# Given entries
______________________________

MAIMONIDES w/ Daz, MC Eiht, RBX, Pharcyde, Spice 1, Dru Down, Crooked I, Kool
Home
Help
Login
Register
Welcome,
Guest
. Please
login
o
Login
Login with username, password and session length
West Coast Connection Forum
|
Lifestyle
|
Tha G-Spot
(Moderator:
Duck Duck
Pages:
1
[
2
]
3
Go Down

______________________________

# Directions
Could you print all of the data above once more, unaltered?

# The answer
MAIMONIDES w/ Daz, MC Eiht, RBX, Pharcyde, Spice 1, Dru Down, Crooked I, Kool
Home
Help
Login
Register
Welcome,
Guest
. Please
login
o
Login
Login with username, password and session length
West Coast Connection Forum
|
Lifestyle
|
Tha G-Spot
(Moderator:
Duck Duck
Pages:
1
[
2
]
3
Go Down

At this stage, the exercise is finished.